The new assistance will support the legal, institutional and capacity-building costs of devolution and related reforms with a focus on local government performance, accountability and service delivery.
According to an announcement made by the local office of the Asian Bank here on Monday, the ADB over the last two years has been assisting the government of Pakistan in its efforts to create an enabling environment for service delivery and poverty reduction through reforms in legal, technical and fiscal domains in support of decentralisation. To date, the ADB has provided $1.4 million in grant for fiscal decentralisation, an essential component of the decentralisation reforms.
In addition, it has provided a grant of $600,000 for gender reform programme, which is essentially linked to the larger reform menu leading to decentralisation of financial and administrative functions from the provincial to local governments.
As further support for fiscal decentralisation, the ADB in September this year has approved an additional $450,000 technical assistance grant to support implementation of decentralisation reforms.
This technical assistance grant is scheduled to become effective in October 2002 and will be implemented over a period of 18 months from October 2002 to March 2004. The support to implementation of devolution technical assistance is designed in the context of the requirement to mobilise and direct an array of technical, institutional, and fiscal resources in support of devolution in Pakistan. This assistance will reinforce the federal government’s efforts to coordinate development assistance for decentralisation.
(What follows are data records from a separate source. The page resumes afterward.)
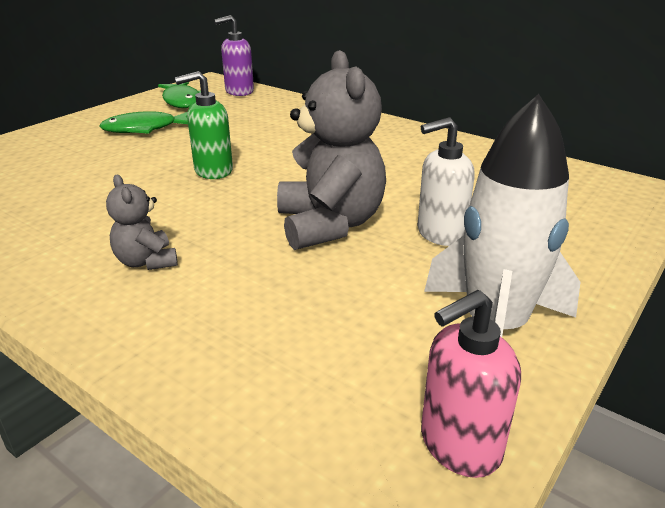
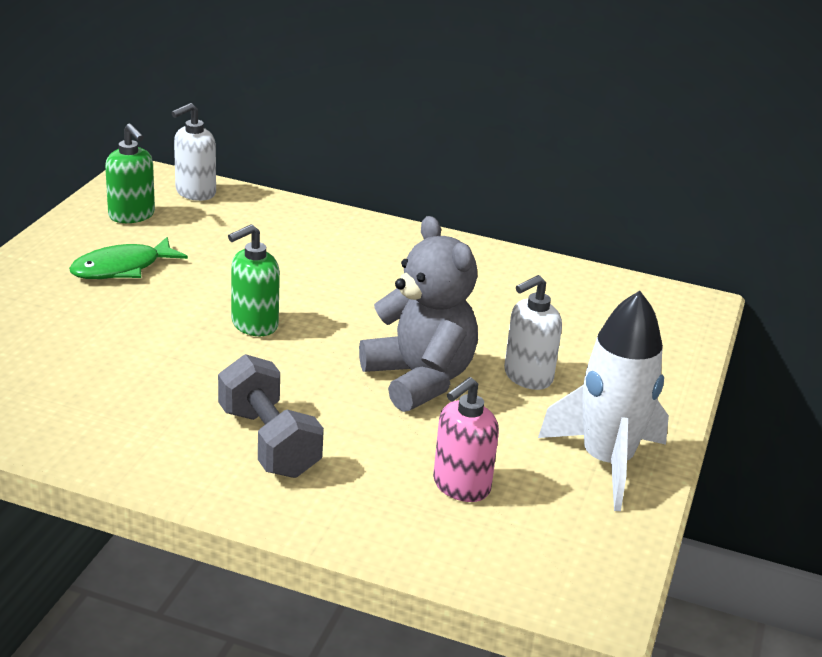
camera: 20 degrees left, 0 degrees up
(146, 261) = (268, 442): grey teddy bear -> grey dumbbell
(182, 101) = (132, 215): green fish -> green soap dispenser
(239, 92) = (195, 192): purple soap dispenser -> white soap dispenser
(459, 445) = (611, 552): pink soap dispenser -> pink soap dispenser (461, 486)

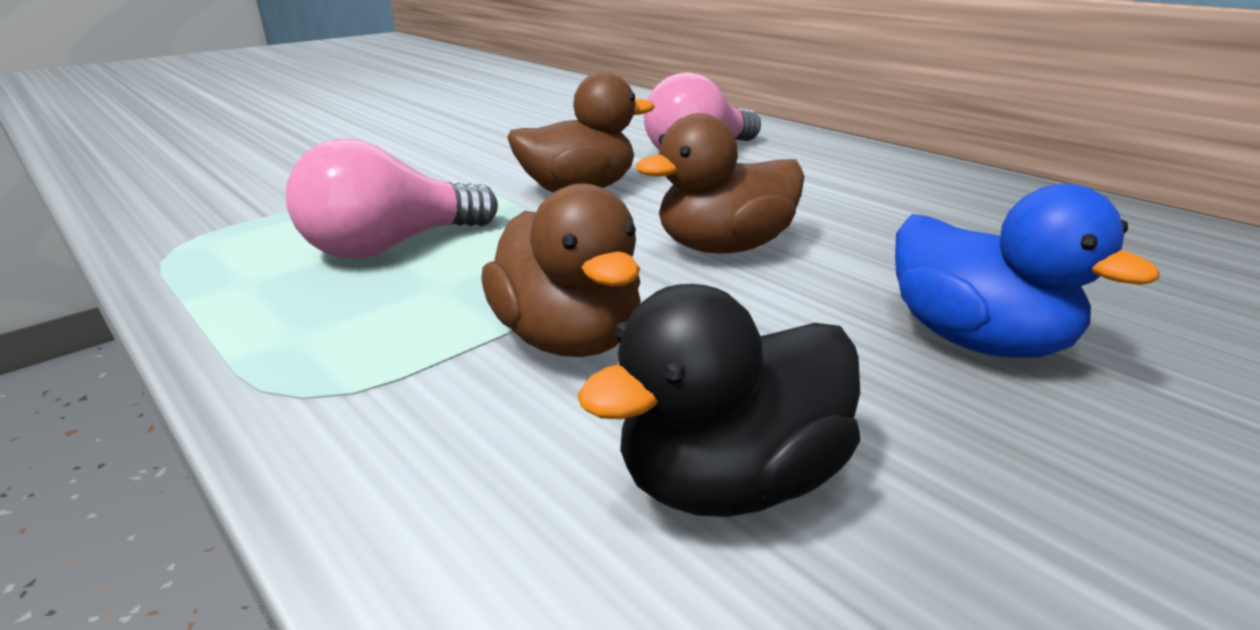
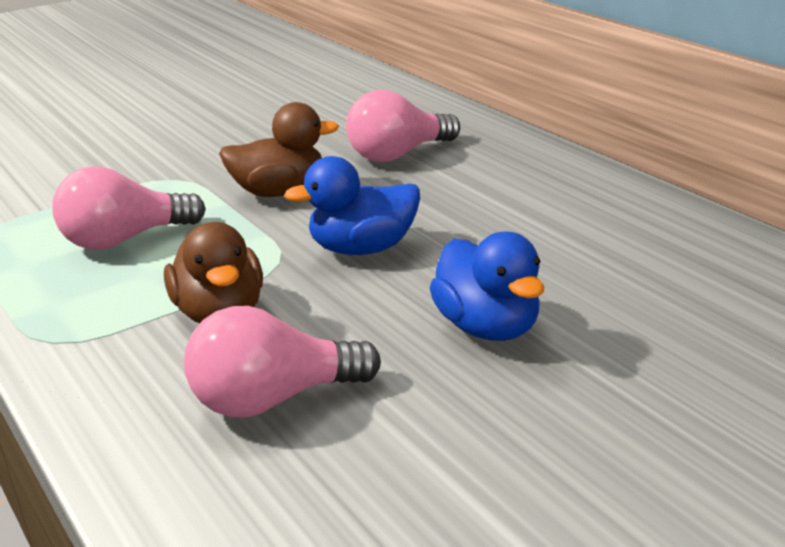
camera: 10 degrees right, 0 degrees up
(723, 247) = (362, 249): brown duck -> blue duck
(729, 479) = (273, 399): black duck -> pink light bulb

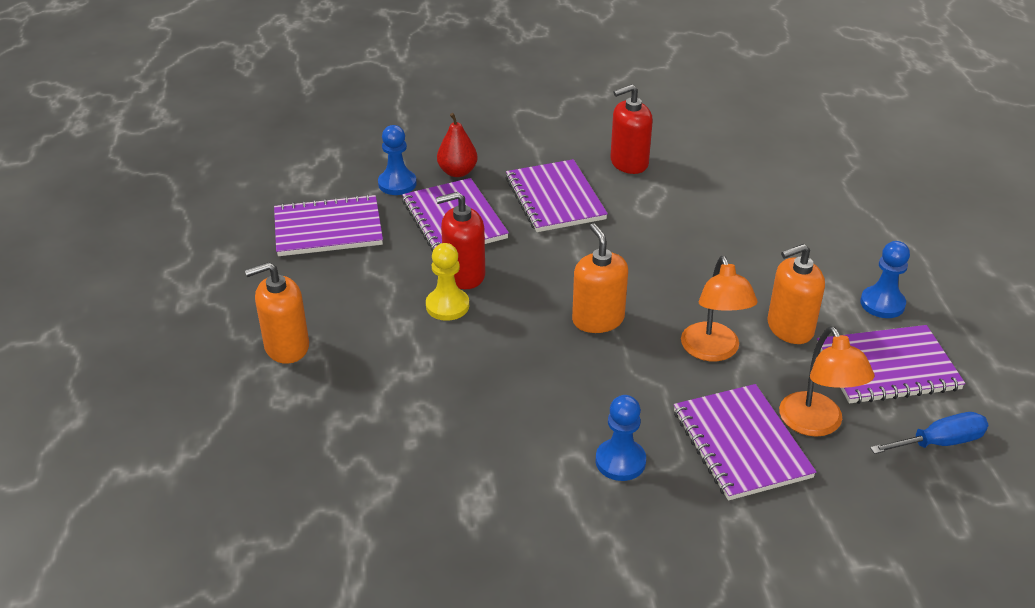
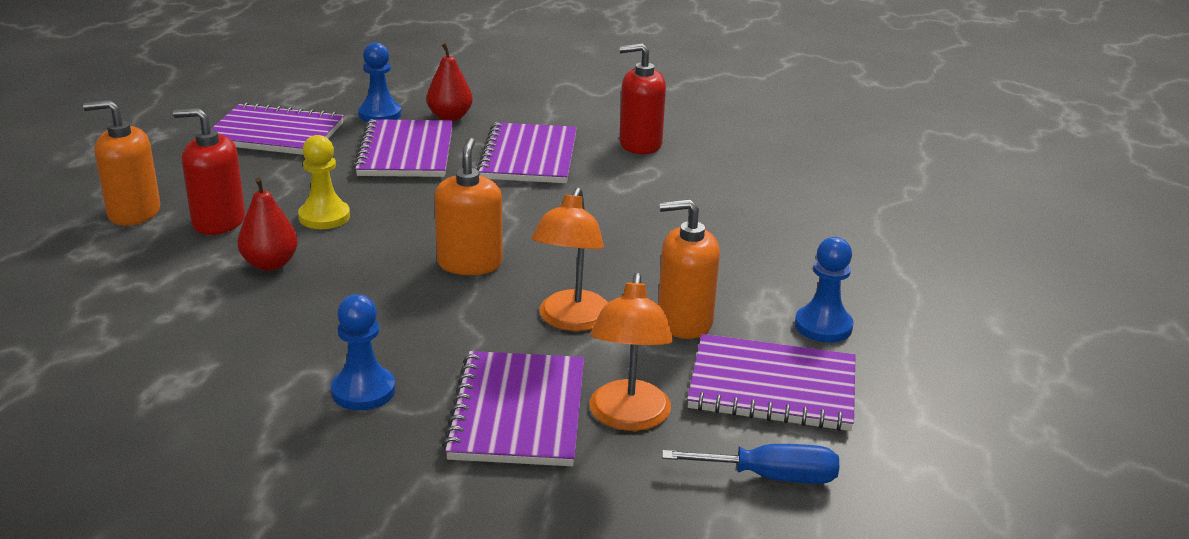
camera: 20 degrees right, 10 degrees down
(447, 366) = (270, 264): none -> red pear
(464, 274) = (368, 196): red soap dispenser -> red soap dispenser (218, 222)

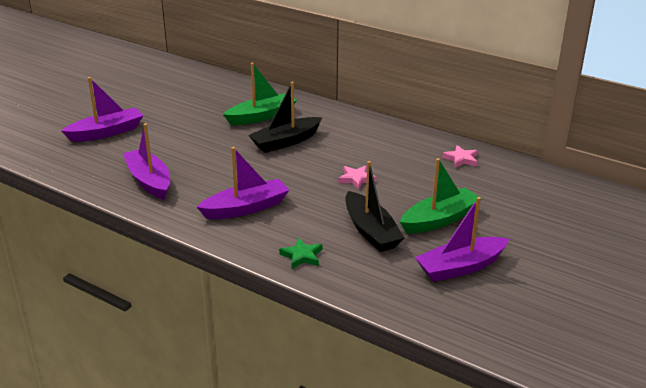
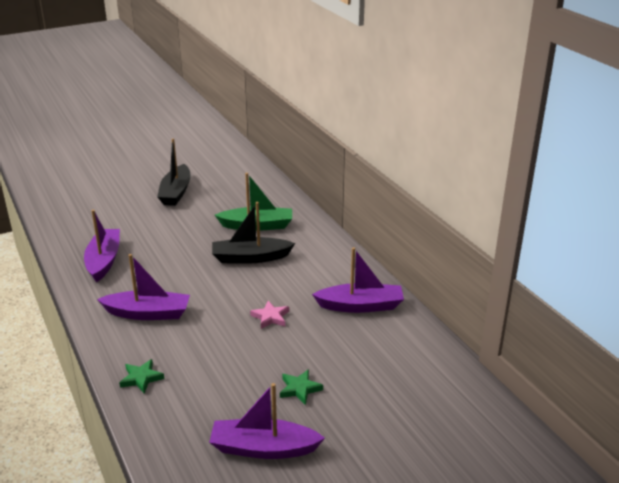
camera: 30 degrees right, 0 degrees up
(106, 132) = (121, 205): purple boat -> purple boat (360, 306)
(371, 231) = (224, 376): black boat -> black boat (176, 192)
(439, 220) = (299, 389): green boat -> green star
(461, 159) = (393, 330): pink star -> none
The technical assistance’s primary outputs will include (i) effective utilization by federal and provincial implementing agencies of resources, including aid-financed grants and investments, allocated to implementation of devolution; (ii) established monitoring and evaluation arrangements providing timely and strategic information on (a) progress with implementation of reforms, (b) compliance with budget management and accountability requirements, and (c) the quality of institution and capacity-building efforts; and (iii) the creation of an informed and articulate constituency for the devolution process through regular exchanges of information and consensus-building among stakeholders, both domestic and international.
The technical assistance will support a project support office in the ministry of finance to be assisted by short-and long-term experts to provide help to federal agencies (Controller General of Accounts, Auditor General’s Office, ministry of women development, National Reconstruction Bureau), provincial agencies (planning and development, finance, local government, women’s development) and statutory bodies (province finance commissions, local government commissions), and local governments. Subject to province-by-province agreements with the ministry of finance, project support offices will be established in each province to oversee activities at provincial and local government levels.
By establishing these support offices ahead of the effectiveness of the proposed DSP and collateral support by assistant agencies, the technical assistance strategy is to build a momentum through which the timely, coordinated and more effective deployment of additional technical resources, including those to be financed by the DSP TA investment, may be assured.
The ADB expects that this technical assistance project will provide the required resources to strengthen and sustain the decentralisation reforms in Pakistan.